### Brief:
Rewrite every line of the items below as a numbered list, skipping blank lines. Leave the pictures out of your answer.

### Provided records:
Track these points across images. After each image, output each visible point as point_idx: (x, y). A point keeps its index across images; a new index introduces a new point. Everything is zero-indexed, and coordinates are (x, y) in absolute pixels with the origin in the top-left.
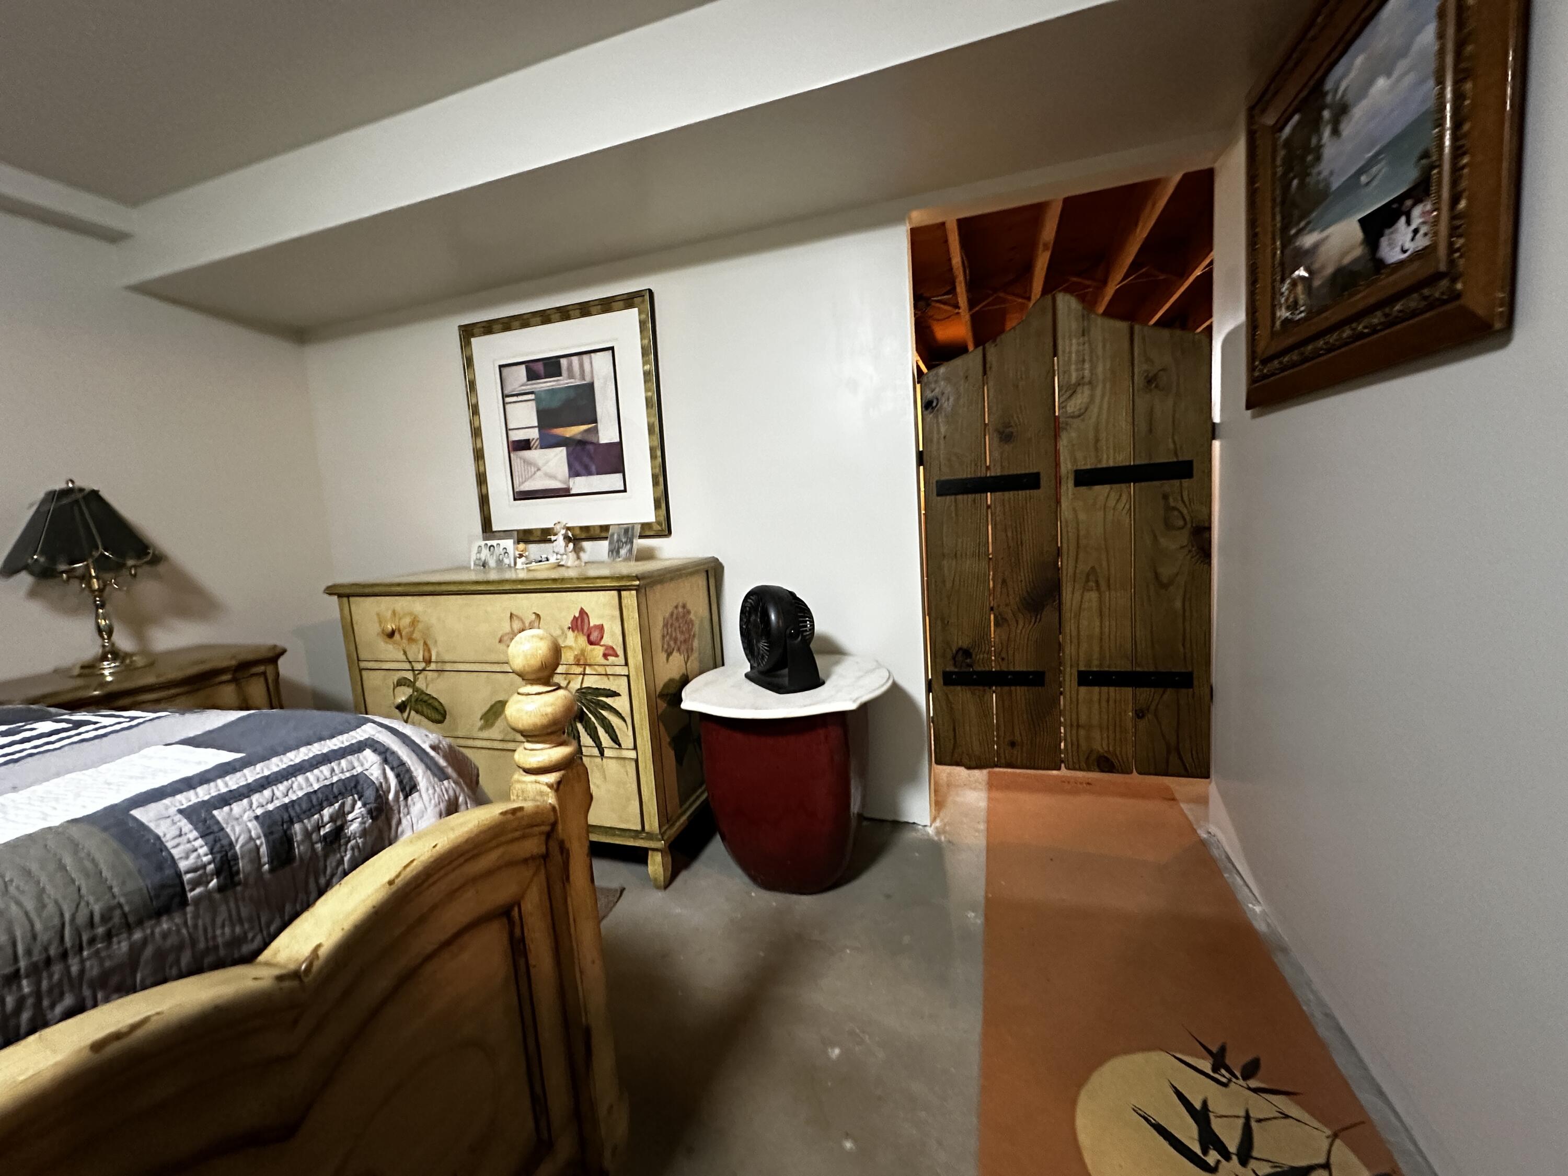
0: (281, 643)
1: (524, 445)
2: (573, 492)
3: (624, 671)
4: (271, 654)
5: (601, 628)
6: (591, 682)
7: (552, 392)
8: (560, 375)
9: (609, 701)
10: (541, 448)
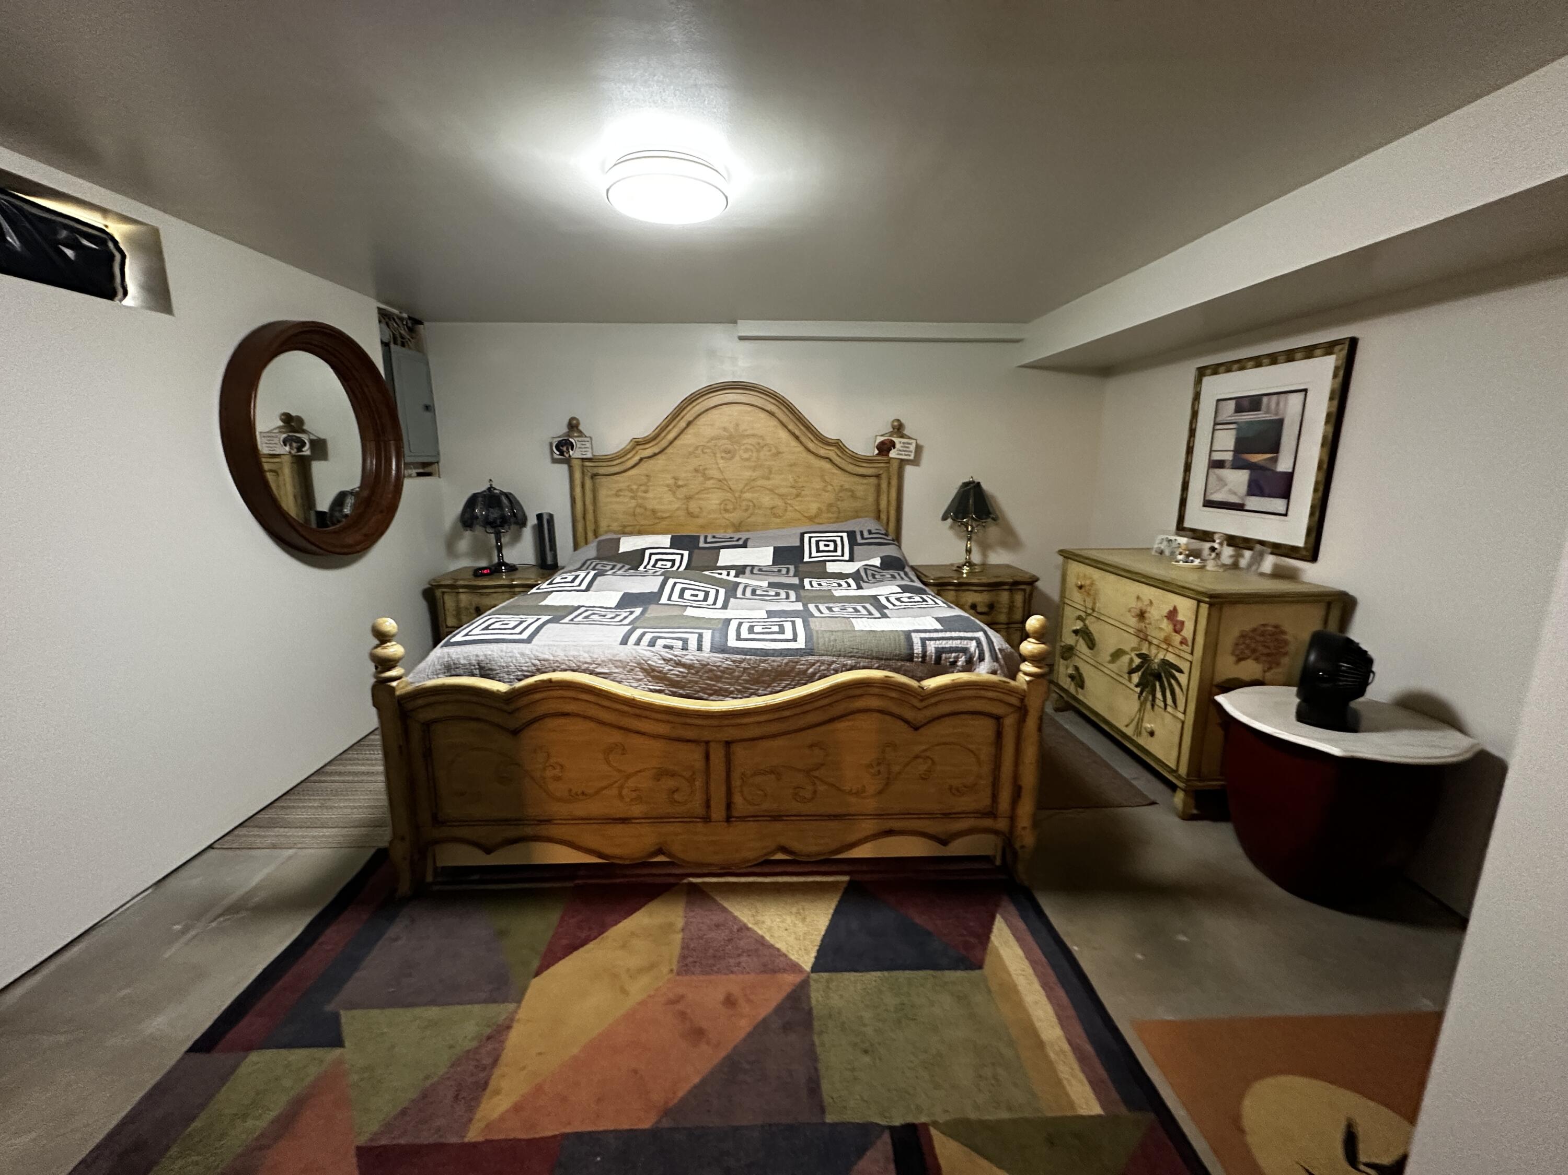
0: (1038, 575)
1: (1219, 464)
2: (1247, 508)
3: (1189, 657)
4: (1030, 580)
5: (1182, 623)
6: (1170, 658)
7: (1251, 423)
8: (1259, 410)
9: (1177, 674)
10: (1233, 468)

### Exercise solution:
1. Track these points across images. After each image, output each visible point as point_idx: (x, y). A point keeps its index across images; a new index introduces a new point. Everything is zero-indexed, and coordinates are (x, y) in absolute pixels with the origin in the top-left.
2. 0: (281, 643)
3. 1: (524, 445)
4. 2: (573, 492)
5. 3: (624, 671)
6. 4: (271, 654)
7. 5: (601, 628)
8. 6: (591, 682)
9. 7: (552, 392)
10. 8: (560, 375)
11. 9: (609, 701)
12. 10: (541, 448)
13. 0: (1038, 575)
14. 1: (1219, 464)
15. 2: (1247, 508)
16. 3: (1189, 657)
17. 4: (1030, 580)
18. 5: (1182, 623)
19. 6: (1170, 658)
20. 7: (1251, 423)
21. 8: (1259, 410)
22. 9: (1177, 674)
23. 10: (1233, 468)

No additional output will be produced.